TSX jumps amid Fed rate cut hopes, ongoing U.S. government shutdown
The curtain has fallen on Washington, and the stage lights dimmed not because of policy triumph but because the actors refused to play their parts. The United States government has entered shutdown mode—Congressional deadlock snapping the machinery of the world’s largest employer. This is not a clean break, more a jammed gear in an already overstretched engine, but traders know the damage isn’t only about furloughed clerks. It’s about the missing data.
Markets thrive on a constant stream of numbers—jobs, inflation, spending—all the breadcrumbs that let us chart the Fed’s theoretical path. With the government closed, the data tap runs dry. We’ve entered an information vacuum where the only certainty is uncertainty.
Investors who trade on probabilities now find themselves in a fog, maps taken away just as the caravan was beginning to move. That’s why U.S. futures are wobbling, Nasdaq and S&P 500 contracts shading lower, and why gold, the old barometer of fear and uncertainty, spiked to a record $3,875.
The US dollar has wilted again, fourth day running, and the yen is doing what the yen always does in these dramas—playing the safe-haven script it memorized years ago. What’s different now is that the playbook isn’t even human discretion anymore. FX algos are explicitly coded with the historical template: every shutdown since the 1990s shows a tendency for the US dollar to slip and havens to rise.
So when the government shutters, the machines don’t debate—they execute. Sell USD, buy JPY, rotate into gold and Treasuries. It’s not about fundamentals collapsing in the moment; it’s the backtest dictating the flow. The tendency itself becomes the trade. The euro joins the move, but reluctantly, like a background vocalist to the yen’s lead.
Asian equities were left half-awake, neither breaking nor rallying, just drifting in the absence of cues, with China and Hong Kong on holiday silence. Treasuries didn’t add much to the story, 10-year yields flat at 4.15%, as if waiting for the next scene change. Europe will likely open with the same faintly sour tone, not a panic, just a sag in confidence.

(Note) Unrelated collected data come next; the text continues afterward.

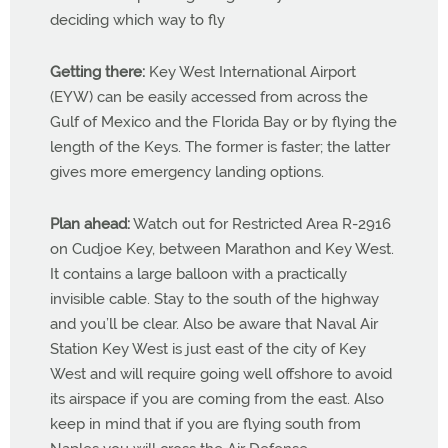
deciding which way to fly
Getting there:
Key West International Airport
(EYW) can be easily accessed from across the
Gulf of Mexico and the Florida Bay or by flying the
length of the Keys. The former is faster; the latter
gives more emergency landing options.
Plan ahead:
Watch out for Restricted Area R-2916
on Cudjoe Key, between Marathon and Key West.
It contains a large balloon with a practically
invisible cable. Stay to the south of the highway
and you’ll be clear. Also be aware that Naval Air
Station Key West is just east of the city of Key
West and will require going well offshore to avoid
its airspace if you are coming from the east. Also
keep in mind that if you are flying south from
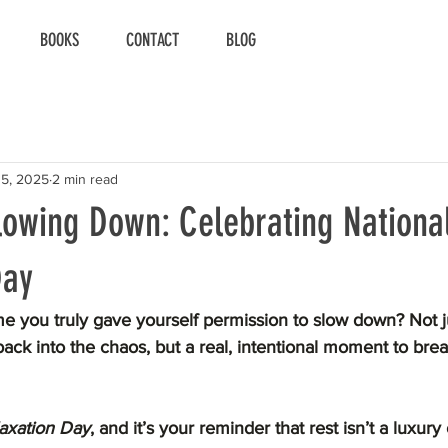
BOOKS
CONTACT
BLOG
15, 2025
2 min read
lowing Down: Celebrating Nationa
Day
e you truly gave yourself permission to slow down? Not j
ack into the chaos, but a real, intentional moment to brea
laxation Day
, and it’s your reminder that rest isn’t a luxur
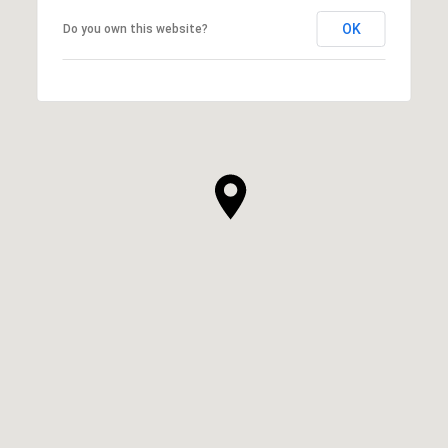
OK
Do you own this website?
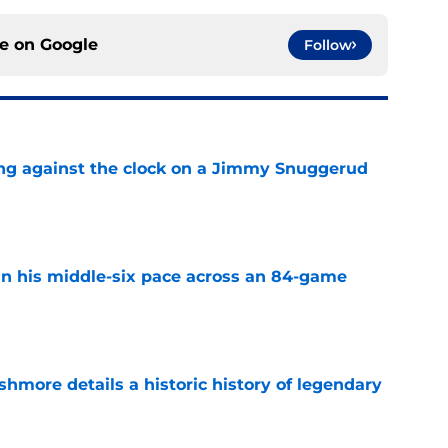
ce on
Google
Follow
ng against the clock on a Jimmy Snuggerud
e
n his middle-six pace across an 84-game
e
hmore details a historic history of legendary
e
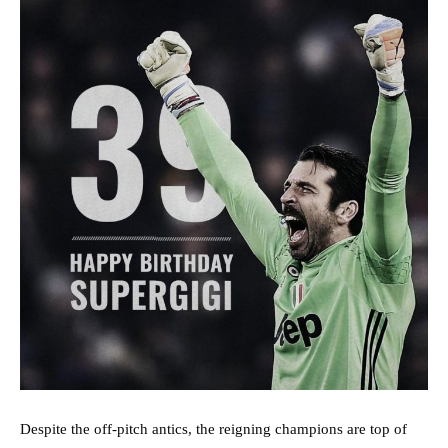
Despite the off-pitch antics, the reigning champions are top of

But the real theater is political. President Trump has sharpened the rhetoric, threatening that furloughs could become permanent pink slips. That transforms a stopgap spat over funding into a heavier weight for the labor market, an arena where perception quickly becomes reality. The Congressional Budget Office pegs the daily cost of lost compensation at $400 million—a slow bleed that may not topple the economy in a week, but one that adds up if the standoff drags on.
For traders, though, the greater risk is timing. Nonfarm payrolls, the single most-watched monthly report in global markets, may not print this Friday. Inflation data could also be delayed. Remove these guideposts and the Fed’s December decision turns into a coin toss without odds. Bad news at high equity valuations is dangerous because in airless rooms, even a whisper can echo into a crash. A minor data disappointment—if it even gets released—could snowball into a sharper correction.

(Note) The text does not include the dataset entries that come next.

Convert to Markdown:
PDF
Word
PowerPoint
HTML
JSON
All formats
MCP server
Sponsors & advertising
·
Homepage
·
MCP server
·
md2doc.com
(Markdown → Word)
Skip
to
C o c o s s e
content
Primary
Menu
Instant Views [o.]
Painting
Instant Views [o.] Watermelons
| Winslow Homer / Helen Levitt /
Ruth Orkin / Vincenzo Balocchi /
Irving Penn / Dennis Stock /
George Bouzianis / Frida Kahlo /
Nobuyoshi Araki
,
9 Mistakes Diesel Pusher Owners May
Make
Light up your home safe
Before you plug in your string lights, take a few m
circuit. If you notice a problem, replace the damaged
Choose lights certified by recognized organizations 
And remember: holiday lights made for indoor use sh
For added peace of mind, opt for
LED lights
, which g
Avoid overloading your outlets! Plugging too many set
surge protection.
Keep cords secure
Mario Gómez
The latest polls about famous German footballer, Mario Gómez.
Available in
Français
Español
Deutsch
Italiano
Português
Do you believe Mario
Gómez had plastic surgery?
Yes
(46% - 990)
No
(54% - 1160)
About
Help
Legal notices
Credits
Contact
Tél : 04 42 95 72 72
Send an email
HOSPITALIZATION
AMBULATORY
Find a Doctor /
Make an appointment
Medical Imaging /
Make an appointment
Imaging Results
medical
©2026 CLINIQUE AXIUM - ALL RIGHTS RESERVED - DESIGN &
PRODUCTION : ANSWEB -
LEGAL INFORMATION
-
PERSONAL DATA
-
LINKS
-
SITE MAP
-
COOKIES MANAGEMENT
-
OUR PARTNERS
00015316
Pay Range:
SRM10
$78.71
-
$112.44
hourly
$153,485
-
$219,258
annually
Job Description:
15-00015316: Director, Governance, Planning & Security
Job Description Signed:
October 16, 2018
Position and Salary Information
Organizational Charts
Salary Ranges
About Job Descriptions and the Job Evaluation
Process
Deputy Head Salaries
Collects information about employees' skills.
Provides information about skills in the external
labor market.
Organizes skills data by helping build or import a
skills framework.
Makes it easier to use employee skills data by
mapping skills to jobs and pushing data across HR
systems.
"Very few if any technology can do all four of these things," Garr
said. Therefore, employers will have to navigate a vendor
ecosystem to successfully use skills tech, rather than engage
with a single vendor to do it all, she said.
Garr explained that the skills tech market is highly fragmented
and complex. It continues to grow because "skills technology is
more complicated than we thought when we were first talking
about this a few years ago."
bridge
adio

This round, the consensus expects the curtain to lift within a couple of weeks. But even a short run leaves footprints: jobless claims flaring higher if furloughed workers are counted as unemployed, confidence bruised, corporate capex decisions paused. And if the shutdown drags on? Then what began as temporary theater could be mistaken for a structural fault line.
For now, we are trading in the shadows. The S&P 500 just logged its best September in fifteen years on AI optimism and easing rate expectations, but that optimism collides head-on with an information blackout. The caravan presses on without a compass, the US dollar stumbles in the dark, and the yen guides like an old lantern. Traders must accept that this is not a market of headlines anymore—it’s a market of missing lines. The silence itself becomes the story, and the silence is loud.